The ancient city of Apollonia in Cyrenaica was founded in 630 BC by Greek colonists and became a significant commercial centre in the southern Mediterranean. It served as the harbour of Cyrene, 20 km to the southwest.

Apollonia became autonomous from Cyrene at the latest by the time the area came within the power of Rome, when it was one of the five cities of the Libyan Pentapolis, growing in power until, in the sixth century A.D., it became the capital of the Roman province of Libya Superior or Libya Pentapolitana. The city became known as Sozusa, which explains the modern name of Marsa Susa or Susa, which grew up long after the cessation of urban life in the ancient city after the Arab invasion of AD 643.

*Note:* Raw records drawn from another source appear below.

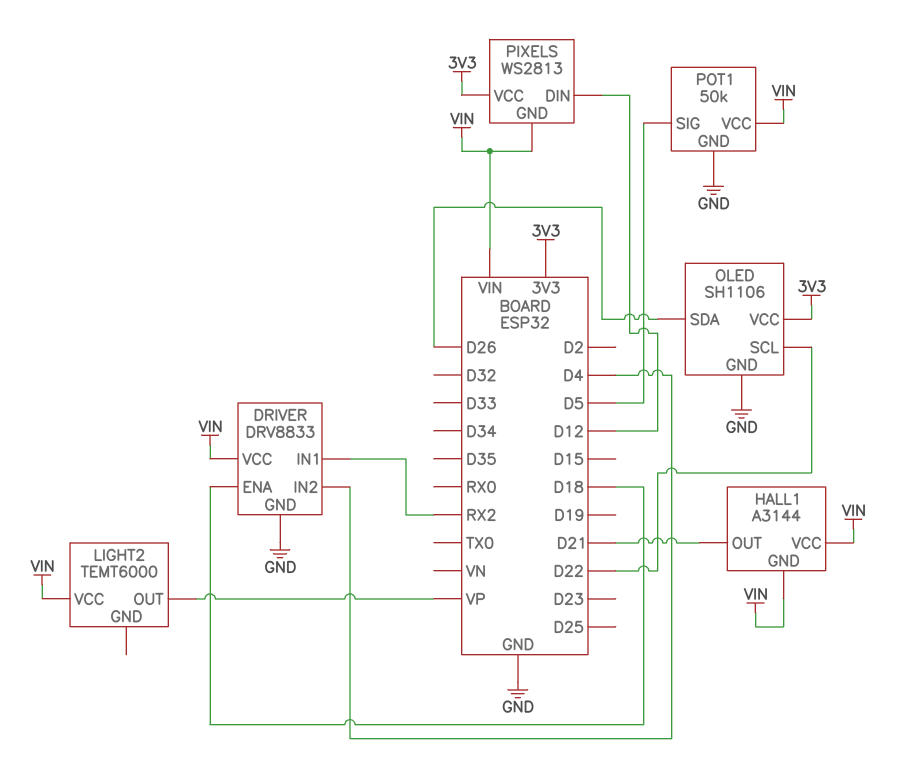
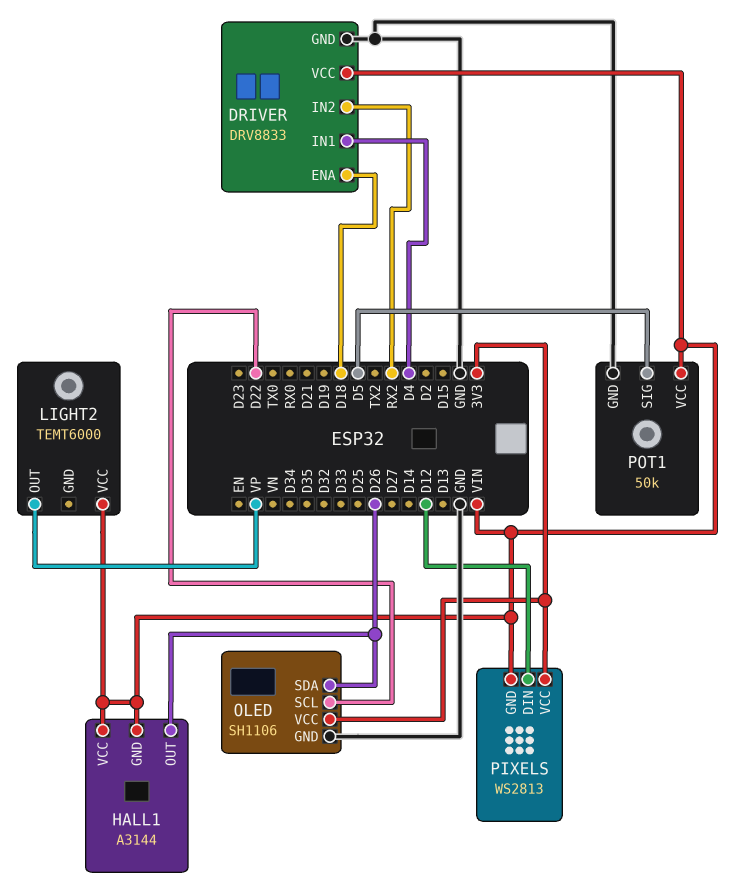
DRIVER pin IN1: RX2 -> D4
DRIVER pin IN2: D4 -> RX2
HALL1 pin OUT: D21 -> D26

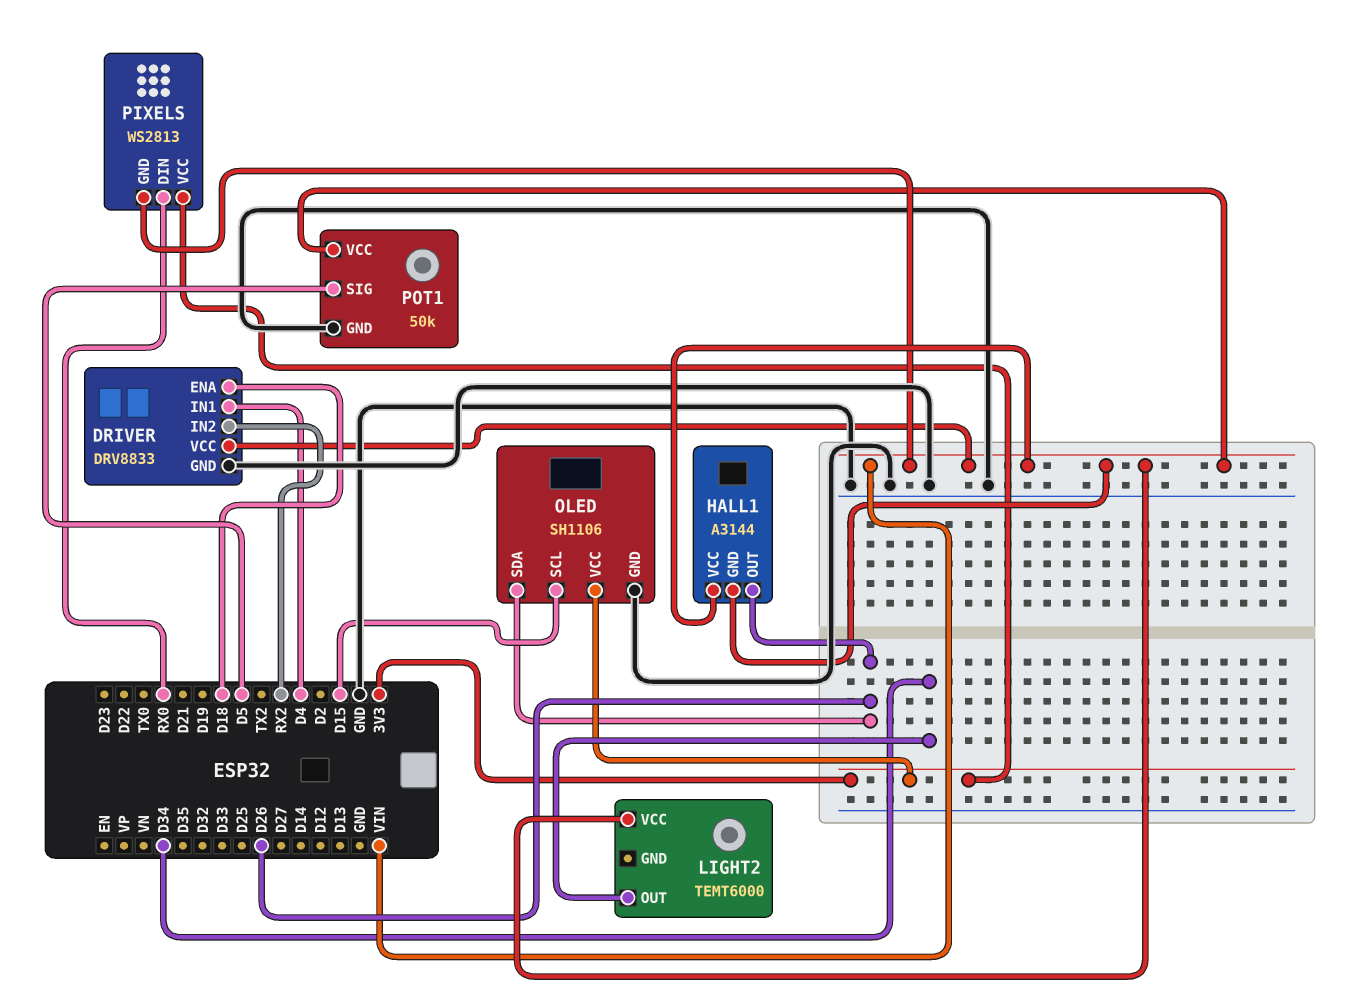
LIGHT2 pin OUT: VP -> D34
OLED pin SCL: D22 -> D15
PIXELS pin DIN: D12 -> RX0

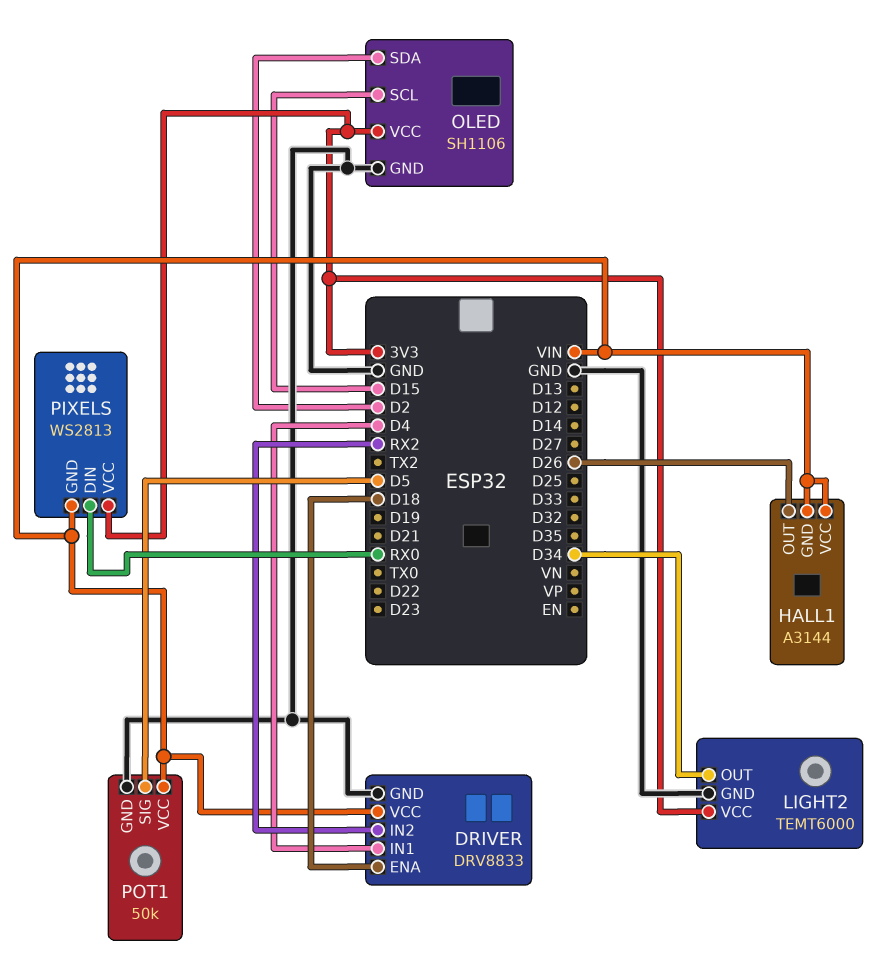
LIGHT2 pin GND: none -> GND
LIGHT2 pin VCC: VIN -> 3V3
OLED pin SDA: D26 -> D2

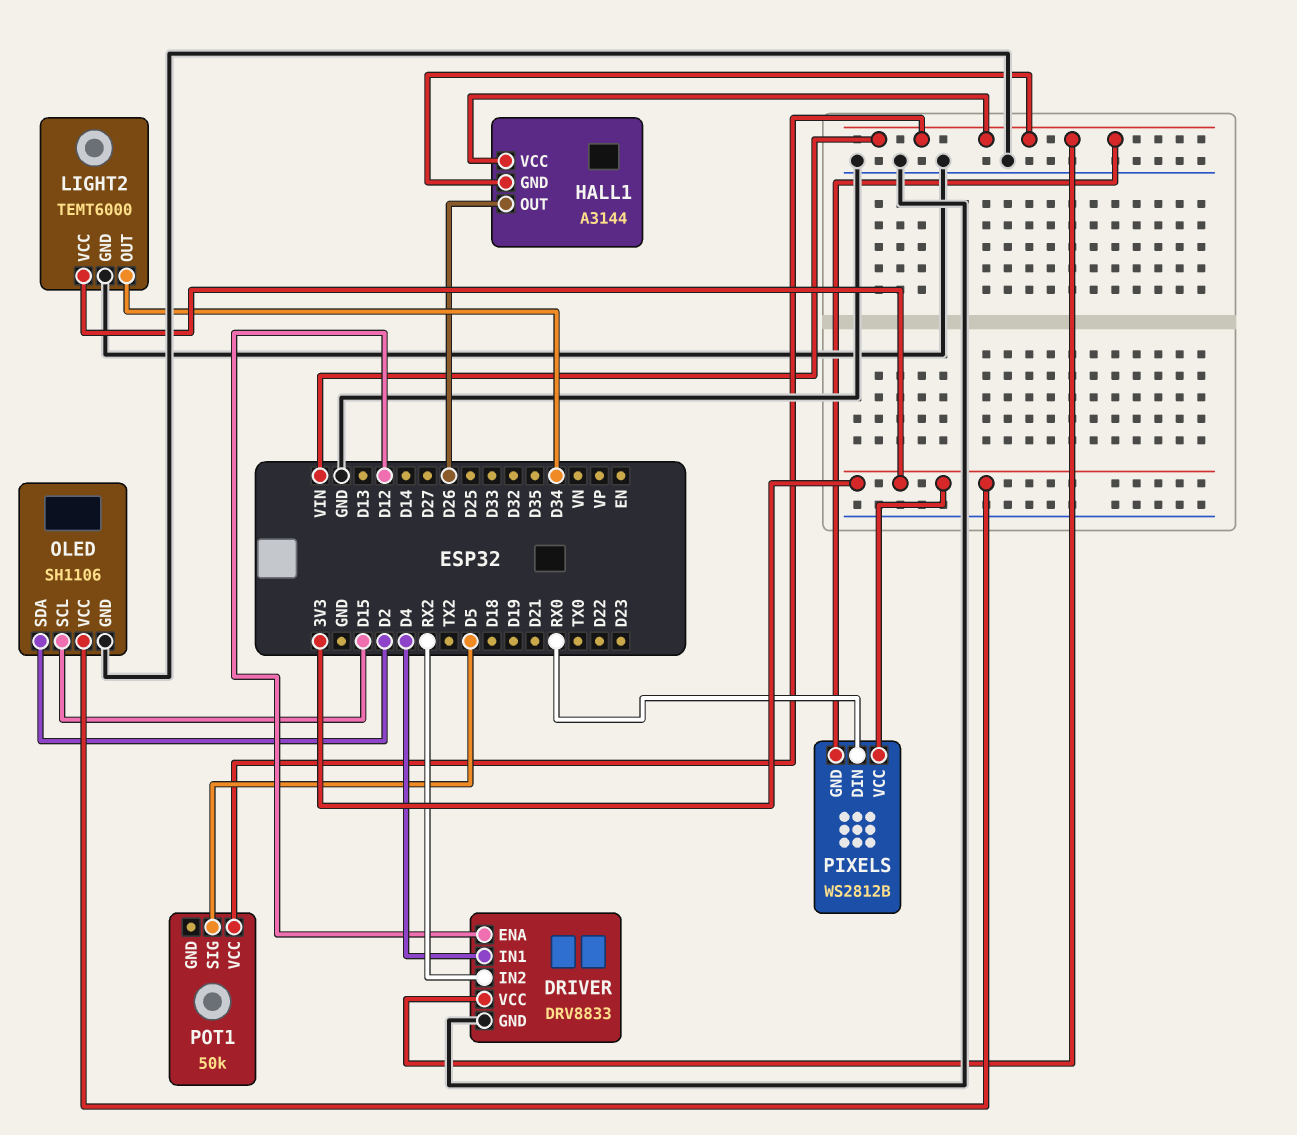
DRIVER pin ENA: D18 -> D12
PIXELS: WS2813 -> WS2812B
POT1 pin GND: GND -> none

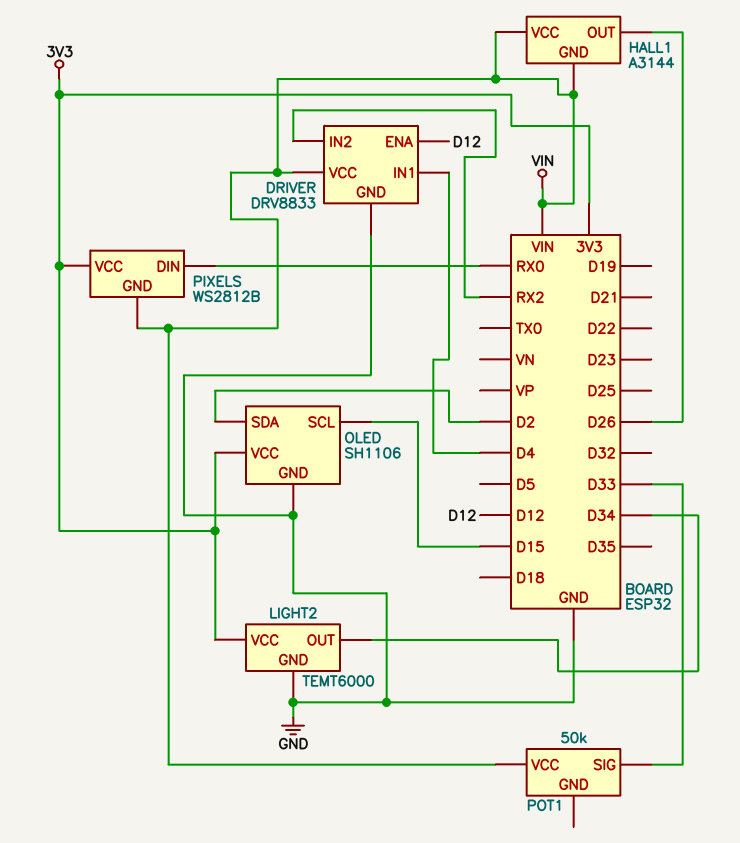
POT1 pin SIG: D5 -> D33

Sozusa was an episcopal see and is included in the Catholic Church's list of titular sees.

=== Turkish community ===
Susa is home to a forcibly exiled Turkish community, also referred to as "Turco-Romnoi" ("Turkish Rum" or "Turkish Greeks") from Crete and Mainland Greece, arriving in Ottoman Libya after the Greco-Turkish War of 1897. Another wave of Turkish exiles arrived after the Population exchange between Greece and Turkey, marking the city's second founding after its abandonment following the Arab Conquest of the Maghreb.